The driver to go digital was efficiency.

“We chose fixed income, which is an asset that isn't very digitalised, to begin with,” said Peter Shen, head of digital services for fixed income, currencies and commodities at SGX in an interview with FinanceAsia.

Olam was a logical first mover. Aside from the fact that it is a known name and a regular issuer, together with HSBC and the company’s largest shareholder, Singaporean state investor Temasek, Olam felt that it had enough visibility over the process.

“Olam does a large number of deals a year and understands the process well enough that they could understand well what we were trying to achieve,” said Mark Leahy, head of fixed income at SGX, speaking to FinanceAsia.


The way that companies sell bonds is one that has not changed a great deal over the past decade thanks, in part, to the fees that surround it. The process makes up a significant chunk of the profit and loss of the investment banks.

They have had no particular interest in changing this status quo, which means that the primary issuance process is much more open to improvements in efficiency. “The market is pushing to to do things quicker, better, faster, stronger and cheaper,” said Leahy.

The management of Olam International, certainly agrees. “Going digital will make the entire process more efficient and transparent for all parties – issuers like us receive our funds more speedily, investors get their bonds more quickly while the arrangers, custodian and banks benefit from the reduced probability of error and speed,” said managing director and chief financial officer N Muthukumar.

While what is called atomic settlement, or instantaneous settlement, is often seen as the Holy Grail, Shen explains that “it's not technically possible when you layer in all the practical elements of what a bond actually is. We can do it, but the ecosystem isn't there yet”.

Getting issuers, having done the deal, to receive the funds on their side in their bank accounts takes time as does, after allocation, triggering the payments from those that have bought the paper. The two-day settlement is simply a function of that.

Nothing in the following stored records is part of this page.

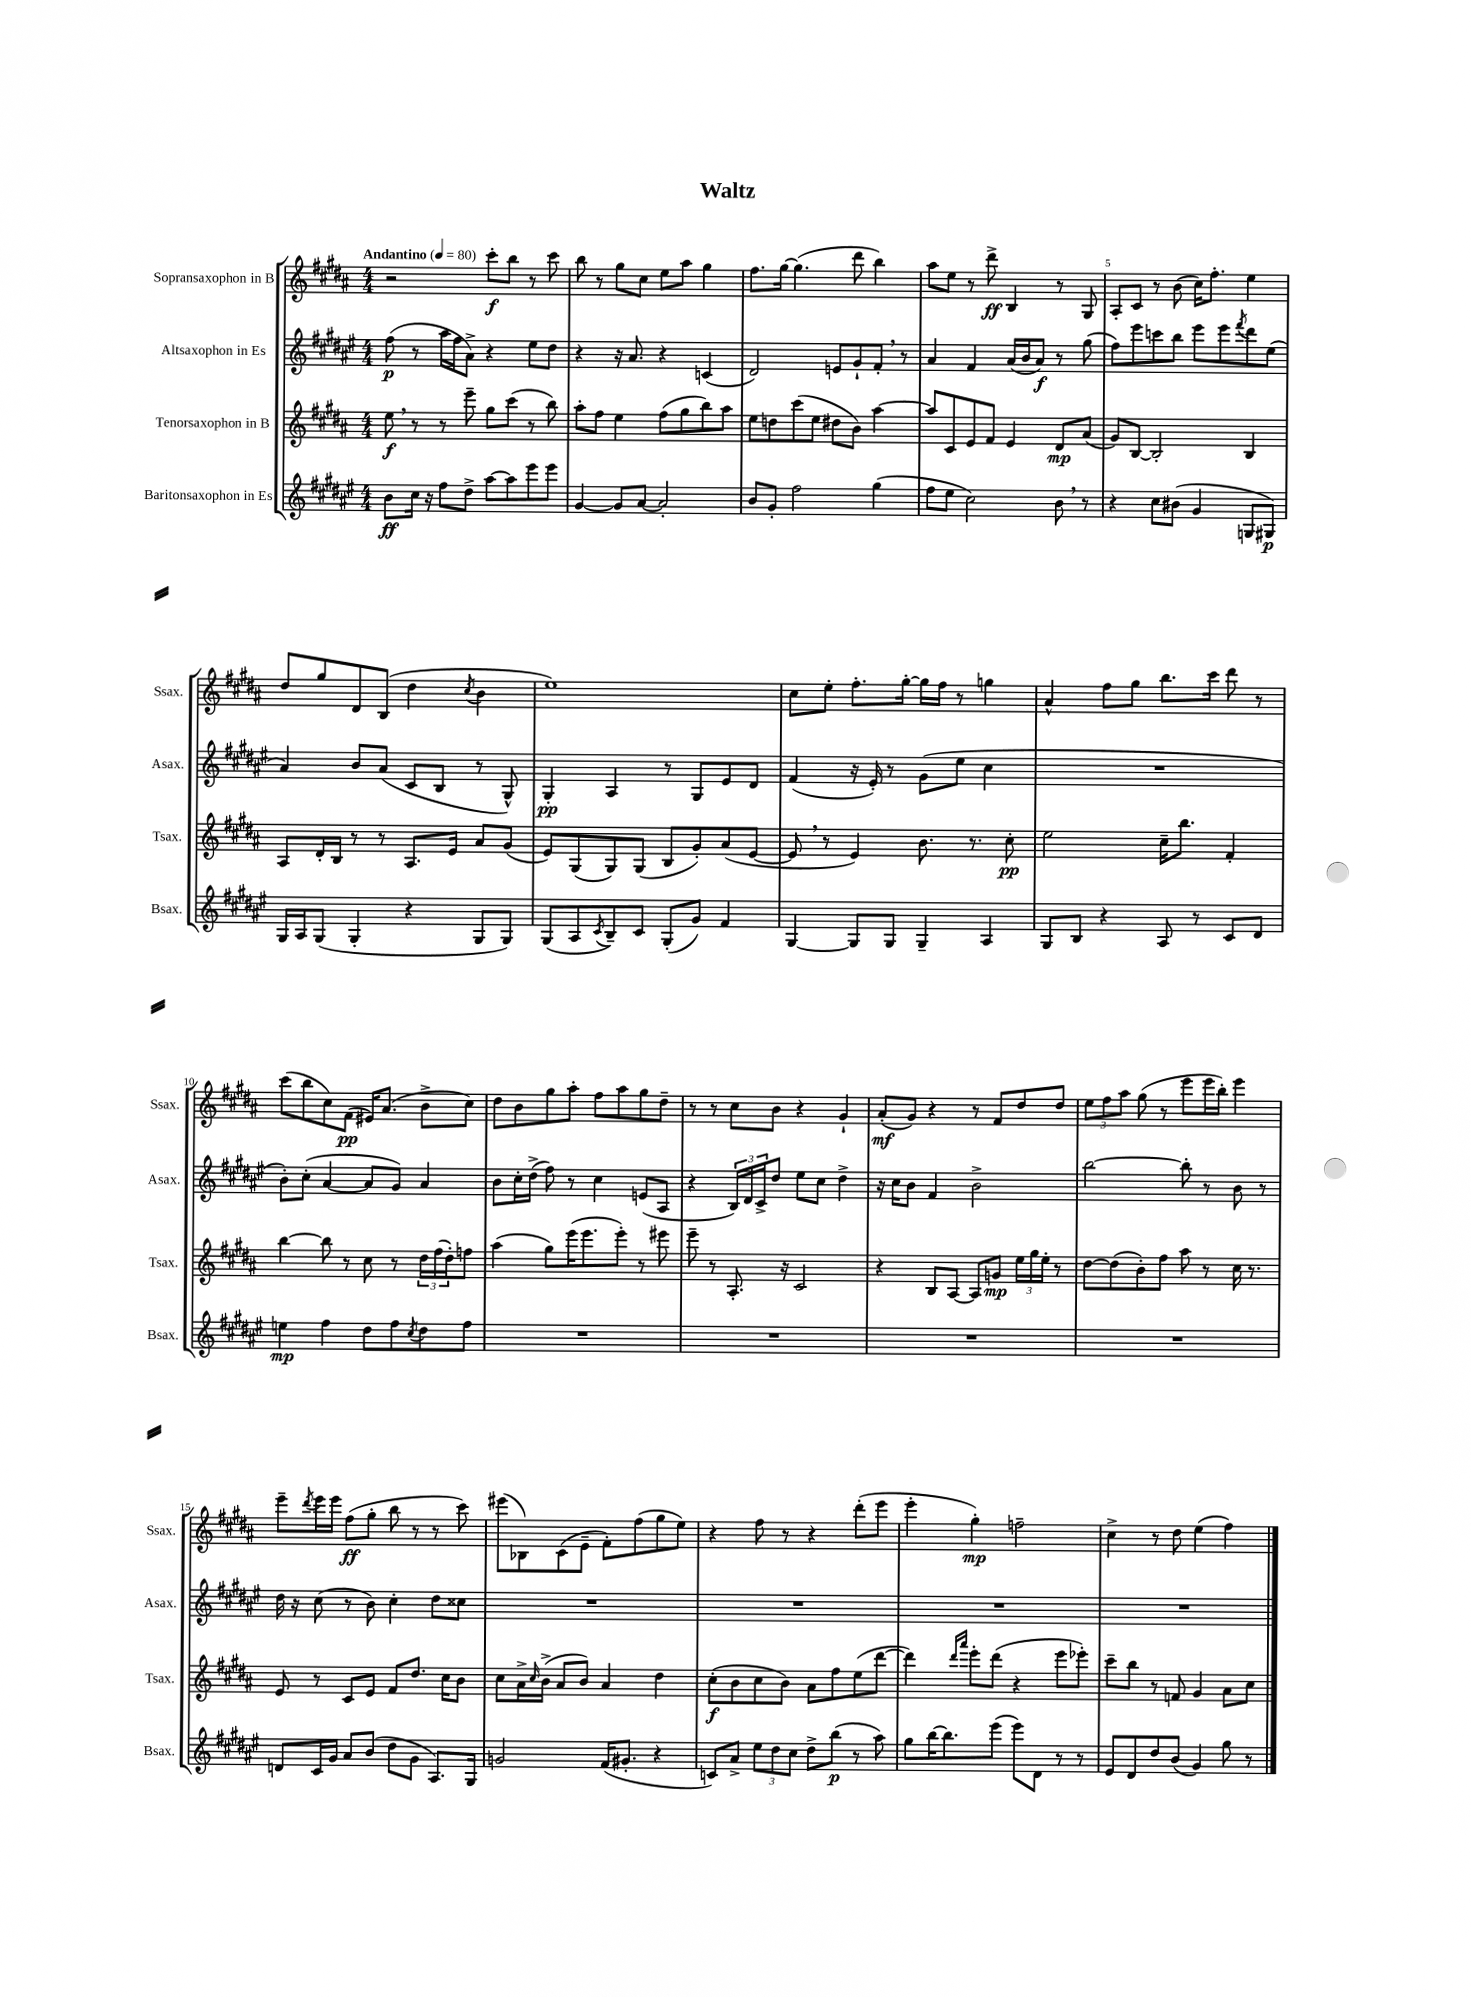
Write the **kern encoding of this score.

**kern	**kern	**kern	**kern
*staff4	*staff3	*staff2	*staff1
*clefG2	*clefG2	*clefG2	*clefG2
*k[f#c#g#d#a#e#]	*k[f#c#g#d#a#]	*k[f#c#g#d#a#e#]	*k[f#c#g#d#a#]
*M4/4	*M4/4	*M4/4	*M4/4
*MM80	*MM80	*MM80	*MM80
8b	8ee	(8ff#	2r
16cc#	8r	8r	.
16r	.	.	.
8ff#	8r	16aa#	.
.	.	16ff#	.
8dd#^	8eee~	8a#^)	.
[8aa#	8gg#	4r	8ccc#'
8aa#]	(8ccc#	.	8bb
8eee#	8r	8ee#	8r
8eee#	8bb)	8dd#	8ccc#
=	=	=	=
[4g#	8aa#'	4r	8bb
.	8ff#	.	8r
8g#]	4ee	16r	8gg#
.	.	8.a#	.
[8a#	.	.	8cc#
2a#']	(8ff#	4r	8ee
.	8gg#	.	8aa#
.	8bb)	(4c	4gg#
.	8aa#	.	.
=	=	=	=
8b	8ee	2d#)	8.ff#
8g#'	8dd	.	.
.	.	.	[16gg#
2ff#	(8ccc#	.	(4.gg#]
.	8ee	.	.
.	8dd#	8e	.
.	8b)	8g#`	8ddd#
(4gg#	[4aa#	8f#'	4bb)
.	.	8r	.
=	=	=	=
8ff#	8aa#]	4a#	8aa#
8ee#	8c#	.	8ee
2cc#)	8e	4f#	8r
.	8f#	.	8ddd#^
.	4e	(16a#	4B
.	.	16b	.
.	.	8a#)	.
8b	8d#	8r	8r
8r	(8a#	(8gg#	8G#
=	=	=	=
4r	8g#)	8ff#)	8A#'
.	[8B	8eee#	8c#
8cc#	2B']	8ccc	8r
(8b#	.	8bb	(8b
4g#	.	8eee#	16cc#)
.	.	.	8.ff#'
.	.	8eee#	.
.	.	8qfff#	.
8G	4B	8ddd#	4ee
8G#)	.	(8ee#	.
=	=	=	=
16G#	8A#	4a#)	8dd#
16A#	.	.	.
(8G#	16d#'	.	8gg#
.	16B	.	.
4G#'	8r	8b	8d#
.	8r	(8a#	(8B
4r	8.A#	8c#	4dd#
.	.	8B	.
.	16e	.	.
.	.	.	8qcc#
8G#	8a#	8r	4b
8G#)	(8g#	8G#^^)	.
=	=	=	=
(8G#	8e)	4G#'	1ee)
8A#	(8G#	.	.
8qc#	.	.	.
8B~)	8G#)	4A#	.
8c#	(8G#	.	.
(8G#'	8B	8r	.
8g#)	8g#')	8G#	.
4f#	(8a#	8e#	.
.	[8e	8d#	.
=	=	=	=
[4G#	8e]	(4f#	8cc#
.	8r	.	8ee'
8G#]	4e)	16r	8.ff#'
.	.	16e#')	.
8G#	.	8r	.
.	.	.	[16gg#'
4G#~	8.b	(8g#	16gg#]
.	.	.	16ff#
.	.	8ee#	8r
.	8.r	.	.
4A#	.	4cc#	4gg
.	8cc#'	.	.
=	=	=	=
8G#	2ee	1r	4a#^^
8B	.	.	.
4r	.	.	8ff#
.	.	.	8gg#
8A#	16cc#~	.	8.bb
.	8.bb	.	.
8r	.	.	.
.	.	.	16ccc#
8c#	4f#'	.	8ddd#
8d#	.	.	8r
=	=	=	=
4ee	[4bb	8b')	(8ccc#
.	.	(8cc#'	8bb
4ff#	8bb]	[4a#	8cc#)
.	8r	.	(8f#
8dd#	8cc#	8a#]	16e#)
.	.	.	(8.a#
8ff#	8r	8g#)	.
8qcc#	.	.	.
8dd#	24dd#	4a#	8b^
.	(24ff#	.	.
.	24dd#')	.	.
8ff#	8ff	.	8cc#)
=	=	=	=
1r	(4aa#	8b	8dd#
.	.	16cc#'	8b
.	.	(16dd#^	.
.	8gg#)	8ff#)	8gg#
.	(16eee	8r	8aa#'
.	8.eee	.	.
.	.	4cc#	8ff#
.	8eee')	.	8aa#
.	8r	(8e	8gg#
.	8eee#	8A#	8dd#~
=	=	=	=
1r	8eee~	4r	8r
.	8r	.	8r
.	8.A#'	24B)	8cc#
.	.	24d#	.
.	.	24c#^	.
.	.	8dd#	8b
.	16r	.	.
.	2c#	8ee#	4r
.	.	8cc#	.
.	.	4dd#^	4g#`
=	=	=	=
1r	4r	16r	(8a#'
.	.	16cc#	.
.	.	8b	8g#)
.	8B	4f#	4r
.	[8A#	.	.
.	8A#]	2b^	8r
.	8g	.	8f#
.	24ee	.	8dd#
.	24gg#	.	.
.	24ee'	.	.
.	8r	.	8dd#
=	=	=	=
1r	[8dd#	[2bb	12ee
.	.	.	12ff#
.	(8dd#]	.	.
.	.	.	12aa#
.	8b')	.	(8gg#
.	8ff#	.	8r
.	8aa#	8bb']	8eee
.	8r	8r	16eee
.	.	.	16bb')
.	16cc#	8b	4eee
.	8.r	.	.
.	.	8r	.
=	=	=	=
8d	8e	16dd#	8eee~
.	.	16r	.
.	.	.	8qddd#
16c#	8r	(8cc#	16eee
16g#	.	.	16eee
8a#	8c#	8r	(8ff#
(8b	8e	8b)	8gg#'
8dd#	8f#	4cc#'	8bb
8g#	8.dd#	.	8r
8.A#)	.	8dd#	8r
.	16cc#	.	.
.	8b	8cc##	8ccc#)
16G#	.	.	.
=	=	=	=
2g	8cc#	1r	(8eee#
.	16a#^	.	8B-)
.	16qqcc#	.	.
.	(16b^	.	.
.	8a#	.	(8c#
.	8b)	.	8e~
(16f#	4a#	.	8f#')
8.g#'	.	.	.
.	.	.	(8ff#
4r	4dd#	.	8gg#
.	.	.	8ee)
=	=	=	=
8c)	(8cc#'	1r	4r
8a#^	8b	.	.
12ee#	8cc#	.	8ff#
12dd#	.	.	.
.	8b)	.	8r
12cc#	.	.	.
8dd#^	8a#	.	4r
(8bb	8ff#	.	.
8r	(8ee	.	(8ddd#'
8aa#)	[8ddd#	.	8eee
=	=	=	=
8gg#	4ddd#])	1r	4eee'
[16bb	.	.	.
8.bb]	.	.	.
.	16qqddd#	.	.
.	16qqaaa#	.	.
.	8eee'	.	4gg#')
(8eee#	(8ddd#	.	.
8eee#)	4r	.	2ff~
8d#	.	.	.
8r	8eee	.	.
8r	8eee-')	.	.
=	=	=	=
8e#	8ccc#~	1r	4cc#^
8d#	8bb	.	.
8dd#	8r	.	8r
(8b	8f	.	8dd#
4g#)	4g#	.	(4ee
8gg#	8a#	.	4ff#)
8r	8cc#	.	.
==	==	==	==
*-	*-	*-	*-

SGX used DAML, a smart contract language created by New York-based Digital Asset, to model the bond and its distributed workflows for issuance and asset servicing over the bond’s lifecycle. This uses smart contracts to capture the rights and obligations of parties involved in issuance and asset servicing, such as arrangers, depository agents, legal counsel and custodians.

“The bond market is one of the last bastions of risk, holding on to paper and manual processes,” said Yuval Rooz, co-founder and chief executive of Digital Asset. “Despite the growth in electronic bond trading, there are still many aspects that require manual intervention. SGX’s DAML smart contract solution solves a major pain point market participants have been working to fix for years.”


The adoption of smart contracts by the financial sector has been slow, though it has been gathering pace recently. The first issuer to use distributed ledger technology (DLT) was the World Bank which sold an A$110 million ($80.3 million) two-year Kangaroo at 2.251% in August 2018.

There has been sovereign interest in the region too, notably from China, which, at the end of last year sold $2.8 billion two-year debt at 3.25% via blockchain.

But with the SGX’s first digital bond issuance, the exchange has the opportunity to become Asia’s fixed income hub for bond issuers.

Certainly, there is a pipeline. Leahy points out the SGX has the largest cross border and international fixed income business in the region. This gives the exchange scope to expand.

“We can see how we take the transaction done locally and then map it out into the US dollar market in Asia. So we clearly have a line of sight on being able to achieve that next,” he said.